The Aug. 14, 2013 Boise State University news release by Kathleen Tuck, which originated the news item, describes the team’s focus on mimicking the brain’s capabilities ,

One of the first memristors was built in Campbell’s Boise State lab, which has the distinction of being one of only five or six labs worldwide that are up to the task.

The team’s research builds on recent work from scientists who have derived mathematical algorithms to explain the electrical interaction between brain synapses and neurons.

“By employing these models in combination with a new device technology that exhibits similar electrical response to the neural synapses, we will design entirely new computing chips that mimic how the brain processes information,” said Barney Smith.

Even better, these new chips will consume power at an order of magnitude lower than current computing processors, despite the fact that they match existing chips in physical dimensions. This will open the door for ultra low-power electronics intended for applications with scarce energy resources, such as in space, environmental sensors or biomedical implants.

Once the team has successfully built an artificial neural network, they will look to engage neurobiologists in parallel to what they are doing now. A proposal for that could be written in the coming year.

Barney Smith said they hope to send the first of the new neuron chips out for fabrication within weeks.

With the possibility that HP Labs will make its ‘memristor chips‘ commercially available in 2014 and neuron chips fabricated for the Boise State University researchers within weeks of this Aug. 19, 2013 date, it seems that memristors have been developed at a lightning fast pace. It’s been a fascinating process to observe.

Boise (Idaho) State University’s free podcasts on nano and more

I appreciate the self-deprecating humour in this Dec. 16, 2011 news item on Nanowerk,

Boise State University (BSU) recently began a campaign, Beyond The Blue, to bring deserved awareness to their excellent academic programs, (as opposed to their better know football team and blue astroturf,) and is hosting a series of fascinating podcasts spotlighting some of the interesting work happening now.

The two podcasts mentioned in the Nanowerk news item were about bionanotechnology and nanomedicine, respectively.

Dr. [Will] Hughes is an assistant professor of Materials Science & Engineering at Boise State University, as well as an affiliate faculty and research council member of the Mountain States Tumor & Medical Research Institute at St Luke’s Regional Medical Center in Boise, Idaho.
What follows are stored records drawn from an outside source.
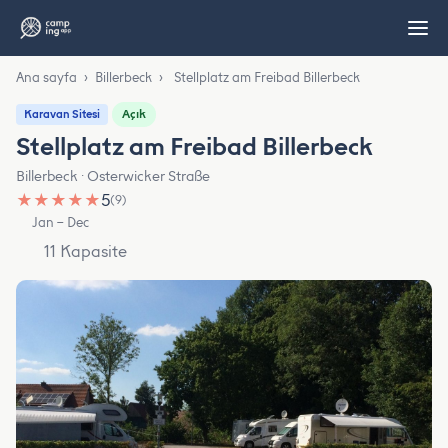
Ana sayfa
›
Billerbeck
›
Stellplatz am Freibad Billerbeck
Açık
Karavan Sitesi
Stellplatz am Freibad Billerbeck
Billerbeck · Osterwicker Straße
★
★
★
★
★
5
(9)
Jan – Dec
11 Kapasite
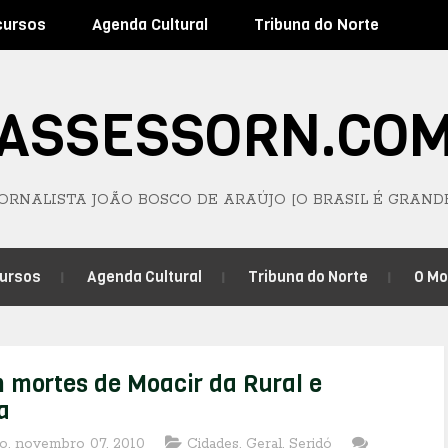
cursos
Agenda Cultural
Tribuna do Norte
ASSESSORN.CO
JORNALISTA JOÃO BOSCO DE ARAÚJO [O BRASIL É GRAND
ursos
Agenda Cultural
Tribuna do Norte
O M
 mortes de Moacir da Rural e
a
o, novembro 07, 2010
Cidades
,
Geral
,
Seridó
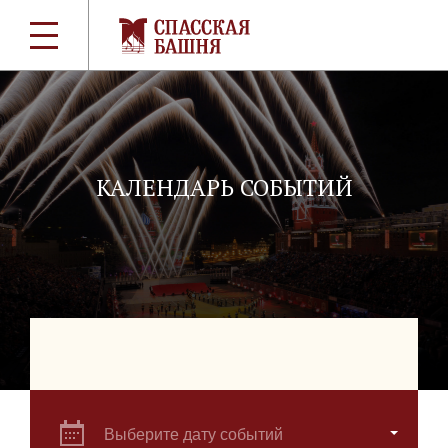
КАЛЕНДАРЬ СОБЫТИЙ
Выберите дату событий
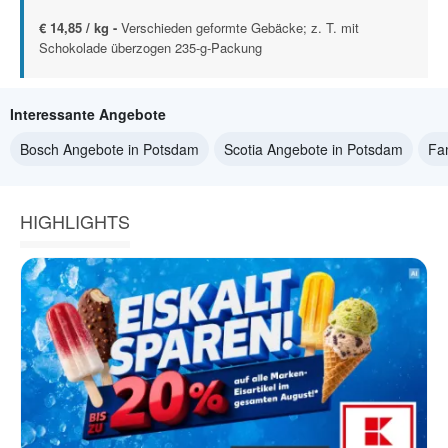
€ 14,85 / kg -
Verschieden geformte Gebäcke; z. T. mit
Schokolade überzogen 235-g-Packung
Interessante Angebote
Bosch Angebote in Potsdam
Scotia Angebote in Potsdam
Fa
HIGHLIGHTS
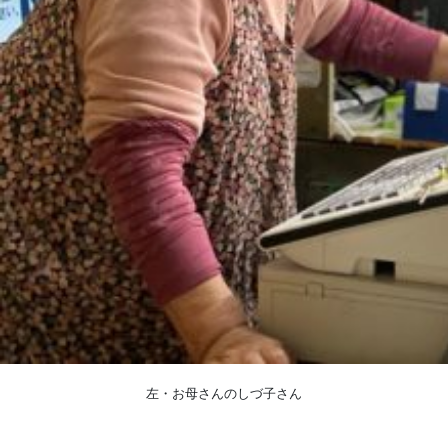
左・お母さんのしづ子さん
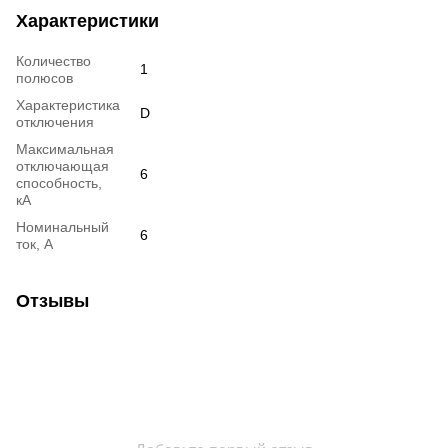
Характеристики
Количество
1
полюсов
Характеристика
D
отключения
Максимальная
отключающая
6
способность,
кА
Номинальный
6
ток, А
Отзывы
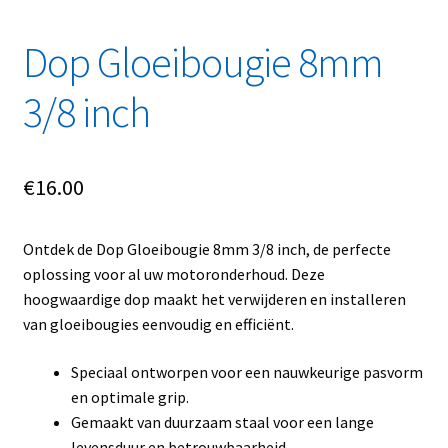
Linkpartners
Dop Gloeibougie 8mm
My account
3/8 inch
Over Ons
Overzicht
€
16.00
Privacybeleid
Ontdek de Dop Gloeibougie 8mm 3/8 inch, de perfecte
oplossing voor al uw motoronderhoud. Deze
Retourbeleid
hoogwaardige dop maakt het verwijderen en installeren
van gloeibougies eenvoudig en efficiënt.
Videos
Speciaal ontworpen voor een nauwkeurige pasvorm
Winkelwagen
en optimale grip.
Gemaakt van duurzaam staal voor een lange
levensduur en betrouwbaarheid.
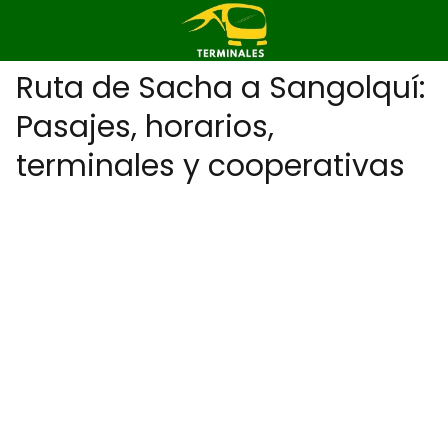
Ruta de Sacha a Sangolquí:
Pasajes, horarios,
terminales y cooperativas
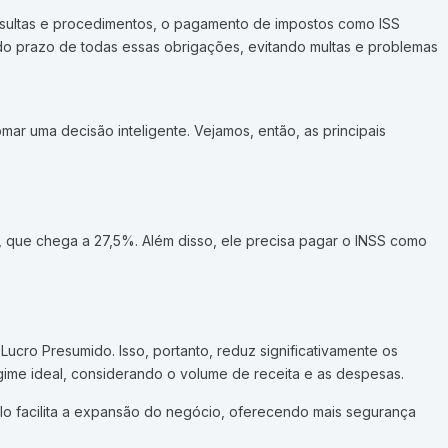
onsultas e procedimentos, o pagamento de impostos como ISS
 do prazo de todas essas obrigações, evitando multas e problemas
r uma decisão inteligente. Vejamos, então, as principais
a, que chega a 27,5%. Além disso, ele precisa pagar o INSS como
ucro Presumido. Isso, portanto, reduz significativamente os
regime ideal, considerando o volume de receita e as despesas.
elo facilita a expansão do negócio, oferecendo mais segurança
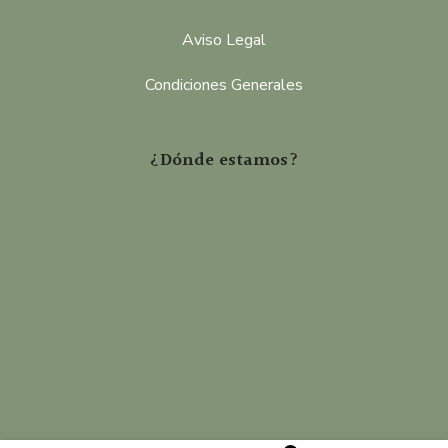
Aviso Legal
Condiciones Generales
¿Dónde estamos?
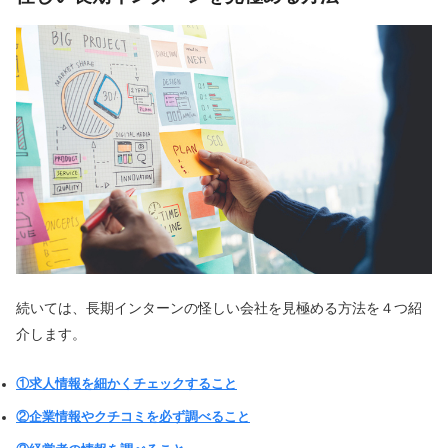
続いては、長期インターンの怪しい会社を見極める方法を４つ紹
介します。
①求人情報を細かくチェックすること
②企業情報やクチコミを必ず調べること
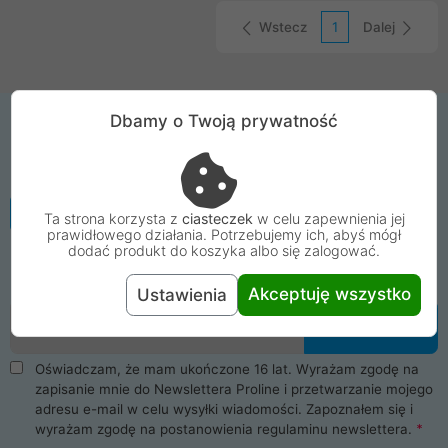
Wstecz
1
Dalej
Dbamy o Twoją prywatność
Zapisz się na mega proMOCJE
Nie strać żadnej informacji o promocji ani
kodu rabatowego dostępnego tylko dla
subskrybentów. Dołącz teraz do grona
Ta strona korzysta z
ciasteczek
w celu zapewnienia jej
prawidłowego działania. Potrzebujemy ich, abyś mógł
odbiorców newslettera ProLine!
dodać produkt do koszyka albo się zalogować.
Więcej informacji
Akceptuję wszystko
Ustawienia
Email
Zapisz się
Oświadczam, że mam ukończone 16 lat. Wyrażam zgodę na
zapisanie mnie do Newslettera Proline i przetwarzanie mojego
adresu e-mail w celu wysyłki wiadomości. Zapoznałem się i
wyrażam zgodę na postanowienia
regulaminu newslettera
.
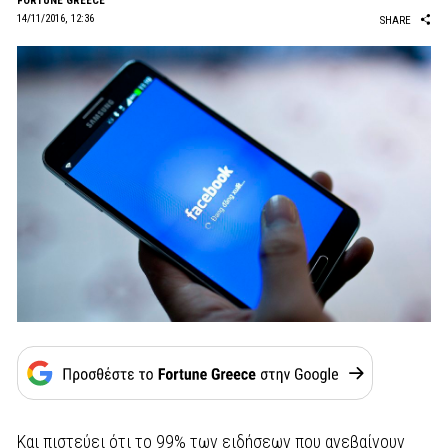
FORTUNE GREECE
14/11/2016, 12:36
SHARE
Και πιστεύει ότι το 99% των ειδήσεων που ανεβαίνουν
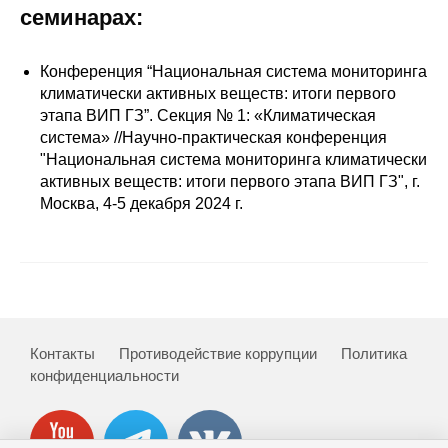
Сотрудники
семинарах:
Отчетность
Конференция “Национальная система мониторинга
климатически активных веществ: итоги первого
Противодействие коррупции
этапа ВИП ГЗ”. Cекция № 1: «Климатическая
система» //Научно-практическая конференция
Материалы для СМИ
"Национальная система мониторинга климатически
активных веществ: итоги первого этапа ВИП ГЗ", г.
Москва, 4-5 декабря 2024 г.
Публикации
Научная жизнь
Издания
Проблемы прогнозирования
Контакты
Противодействие коррупции
Политика
конфиденциальности
О журнале
Номера журналов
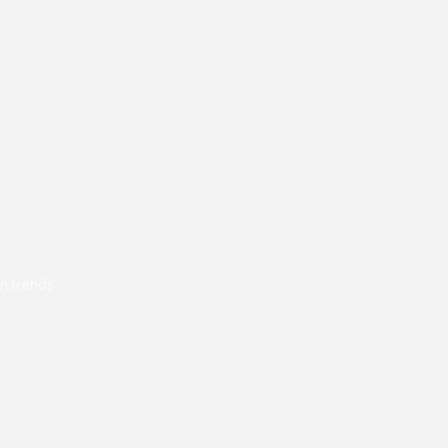
en trends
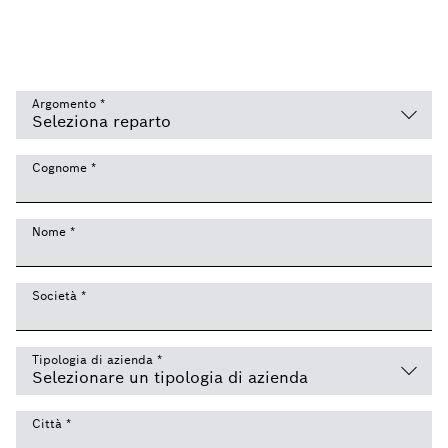
Argomento
*
Cognome
*
Nome
*
Società
*
Tipologia di azienda
*
Città
*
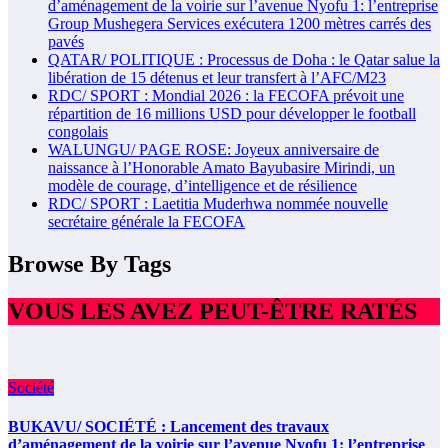
d’aménagement de la voirie sur l’avenue Nyofu 1: l’entreprise
Group Mushegera Services exécutera 1200 mètres carrés des
pavés
QATAR/ POLITIQUE : Processus de Doha : le Qatar salue la
libération de 15 détenus et leur transfert à l’AFC/M23
RDC/ SPORT : Mondial 2026 : la FECOFA prévoit une
répartition de 16 millions USD pour développer le football
congolais
WALUNGU/ PAGE ROSE: Joyeux anniversaire de
naissance à l’Honorable Amato Bayubasire Mirindi, un
modèle de courage, d’intelligence et de résilience
RDC/ SPORT : Laetitia Muderhwa nommée nouvelle
secrétaire générale la FECOFA
Browse By Tags
VOUS LES AVEZ PEUT-ÊTRE RATÉS
Société
BUKAVU/ SOCIÉTÉ : Lancement des travaux
d’aménagement de la voirie sur l’avenue Nyofu 1: l’entreprise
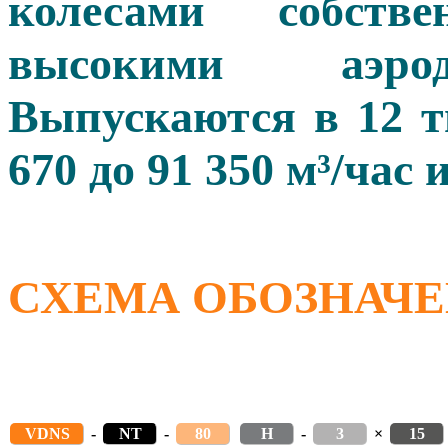
колесами собстве
высокими аэроди
Выпускаются в 12 т
670 до 91 350 м³/час
СХЕМА ОБОЗНАЧ
VDNS
-
NT
-
80
H
-
3
×
15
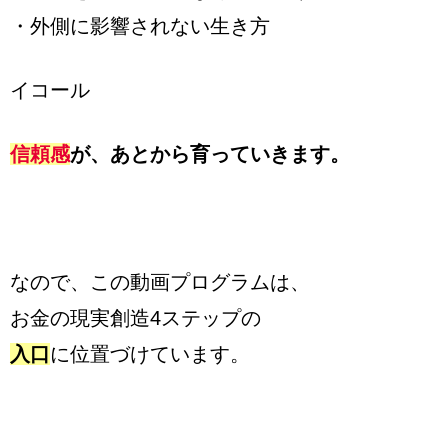
・外側に影響されない生き方
イコール
信頼感
が、あとから育っていきます。
なので、この動画プログラムは、
お金の現実創造4ステップの
入口
に位置づけています。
From a biological perspective, DNA is the language for life. But what may be less widely known is DNA’s potential as a programmable building block at the nanoscale. In this podcast, Hughes discusses DNA’s potential as an engineering material for building structural scaffolds for nanoelectronic devices and biochemical tools for diagnosing disease.

The second featured podcast,

Dr. [Cheryl] Jorcyk is a professor in the Department of Biological Sciences. Her research focuses on the molecular mechanisms of cancer progression, including breast cancer and prostate cancer.

The statistics are sobering: 1 in 8 women will get breast cancer, a devastating disease that can metastasize to the liver, lungs, brain and bone. [emphasis mine] In this podcast, Jorcyk discusses how breast cancer develops and spreads, current therapies, the challenges involved in a finding a cure, and her research program.

That statistic is misleading. Your chances of contracting breast cancer increase significantly with age. In order to get a statistic of one in eight, they have to aggregate the statistics from a range of age groups. Your chances are much lower in your 20s than they are in your 50s or 80s, in short, your chances of contracting breast cancer depend on your age.